The passage in Benjamin does not list the mode of conception. Alma indicates that Mary “shall be overshadowed and conceive by the power of the Holy Ghost.” Benjamin does not discuss the mode of conception at all. To find any information on the mode of conception we must go back to Nephi’s secondary set of plates, the “small” plates. On those he indicates: “And it came to pass that I beheld that she was carried away in the Spirit; and after she had been carried away in the Spirit for the space of a time the angel spake unto me, saying: Look! 20 And I looked and beheld the virgin again, bearing a child in her arms” (1 Ne. 11:19-20).
The language is not identical, although the Holy Ghost is mentioned. In this case, it cannot be conclusively stated that Alma did or did not read Nephi’s account, and the language of this particular verse very clearly owes a debt to Luke: “Luke 1:35 And the angel answered and said unto her, The Holy Ghost shall come upon thee, and the power of the Highest shall overshadow thee: therefore also that holy thing which shall be born of thee shall be called the Son of God.”
As has been noted previously, Joseph used the vocabulary and phraseology of the New Testament when similar ideas appeared on the plates. Alma may have been quoting Nephi, but Joseph used the more familiar (to him) configuration from Luke.
Place of birth: This verse suggests that Jesus was born “at Jerusalem.” How is it that the Book of Mormon lists Jerusalem instead of Bethlehem? If Joseph were citing Luke, why did he get the words right, but miss the location? The answer lies in the nature of territories conceived as attached to Jerusalem, or under the political purvey of that city.

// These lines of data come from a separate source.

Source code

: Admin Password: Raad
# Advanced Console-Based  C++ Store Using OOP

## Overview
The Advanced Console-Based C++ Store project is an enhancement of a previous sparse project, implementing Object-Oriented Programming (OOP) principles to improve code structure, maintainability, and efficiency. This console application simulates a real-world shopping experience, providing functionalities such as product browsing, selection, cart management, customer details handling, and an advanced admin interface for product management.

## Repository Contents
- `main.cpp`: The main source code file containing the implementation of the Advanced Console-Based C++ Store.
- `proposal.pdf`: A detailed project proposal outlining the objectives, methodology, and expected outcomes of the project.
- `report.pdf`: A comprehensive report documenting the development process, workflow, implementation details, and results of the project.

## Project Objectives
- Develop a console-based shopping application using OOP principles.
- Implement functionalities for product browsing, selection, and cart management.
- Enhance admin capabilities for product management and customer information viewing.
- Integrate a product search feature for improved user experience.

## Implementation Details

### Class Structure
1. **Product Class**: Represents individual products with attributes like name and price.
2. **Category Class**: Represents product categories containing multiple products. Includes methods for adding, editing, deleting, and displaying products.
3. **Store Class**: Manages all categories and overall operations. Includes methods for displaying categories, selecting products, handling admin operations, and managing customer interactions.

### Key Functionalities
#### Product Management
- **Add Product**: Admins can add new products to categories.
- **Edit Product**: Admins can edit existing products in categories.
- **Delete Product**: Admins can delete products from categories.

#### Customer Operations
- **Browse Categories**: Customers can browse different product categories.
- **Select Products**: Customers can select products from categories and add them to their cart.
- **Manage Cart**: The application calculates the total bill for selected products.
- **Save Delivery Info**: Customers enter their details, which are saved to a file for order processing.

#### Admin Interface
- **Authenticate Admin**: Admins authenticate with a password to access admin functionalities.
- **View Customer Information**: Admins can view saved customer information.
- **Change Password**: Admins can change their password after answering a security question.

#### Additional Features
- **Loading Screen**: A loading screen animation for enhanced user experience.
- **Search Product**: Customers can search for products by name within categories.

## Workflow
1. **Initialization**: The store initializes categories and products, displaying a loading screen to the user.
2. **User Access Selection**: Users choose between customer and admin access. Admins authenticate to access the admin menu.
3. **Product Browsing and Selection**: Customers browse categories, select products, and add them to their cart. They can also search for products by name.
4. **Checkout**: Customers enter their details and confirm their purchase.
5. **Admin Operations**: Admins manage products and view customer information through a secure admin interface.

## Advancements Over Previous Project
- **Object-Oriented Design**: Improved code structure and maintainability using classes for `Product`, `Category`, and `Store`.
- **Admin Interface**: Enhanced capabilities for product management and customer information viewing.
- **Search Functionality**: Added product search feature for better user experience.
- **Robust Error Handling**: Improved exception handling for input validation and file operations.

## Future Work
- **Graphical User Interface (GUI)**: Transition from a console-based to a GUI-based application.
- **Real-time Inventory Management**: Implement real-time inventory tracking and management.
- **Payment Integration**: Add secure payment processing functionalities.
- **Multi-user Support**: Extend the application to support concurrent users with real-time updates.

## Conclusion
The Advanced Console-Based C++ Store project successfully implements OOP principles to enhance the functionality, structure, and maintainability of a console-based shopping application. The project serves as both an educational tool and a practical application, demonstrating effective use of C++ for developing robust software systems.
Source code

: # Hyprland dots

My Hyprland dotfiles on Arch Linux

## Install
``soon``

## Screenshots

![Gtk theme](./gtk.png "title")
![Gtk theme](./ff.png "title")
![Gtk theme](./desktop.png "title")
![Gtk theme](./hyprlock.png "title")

“For anyone honestly concerned with the authenticity of the Book of Mormon, there was little to argue about after Hugh Nibley showed in 1957 that one of the Amarna letters, written in the 13th century B.C. and discovered in 1887, recounted the capture of “a city of the land of Jerusalem, Bet-Ninib” (Nibley, Hugh. An Approach to the Book of Mormon. Collected Works of Hugh Nibley, FARMS 6:101). Predictably, this evidence, along with further evidence of the general usage of this type of terminology in the Old World (see John W. Welch, ed., Reexploring the Book of Mormon, 170-72) has been ignored by critics of the Book of Mormon.
Now from the Dead Sea Scrolls comes an even more specific occurrence of the phrase “land of Jerusalem” that gives insight into its usage and meaning - in a text that indirectly links the phrase to the Jerusalem of Lehi’s time.
Robert Eisenmann and Michael Wise, in The Dead Sea Scrolls Uncovered (1993), discuss one document that they have provisionally named “Pseudo-Jeremiah” (scroll 4Q385). The beginning of the damaged text reads as follows:
...Jeremiah the Prophet before the Lord
[...w]ho were taken captive from the land of Jerusalem [Eretz Yerushalayim, column 1, line 2] (p. 58).
In their discussion of this text, Eisenmann and Wise elaborate on the significance of the phrase “land of Jerusalem,” which they see as an equivalent for Judah (Yehud):
“Another interesting reference is to the ‘land of Jerusalem’ in Line 2 of Fragment 1. This greatly enhances the sense of historicity of the whole, since Judah or ‘Yehud’ (the name of the area on coins from the Persian period) by this time consisted of little more than Jerusalem and its immediate environs.” (p. 57)
Based on the evidence from Qumran, and in the words of Eisenmann and Wise, we can conclude that consistent usage of such language among a people of Israel who fled Jerusalem at the time of Jeremiah also “greatly enhances the sense of historicity” of the Book of Mormon.” (Thomasson, Gordon. “Revisiting the Land of Jerusalem.” In: Pressing Forward with the Book of Mormon. FARMS 1999, p. 139--40).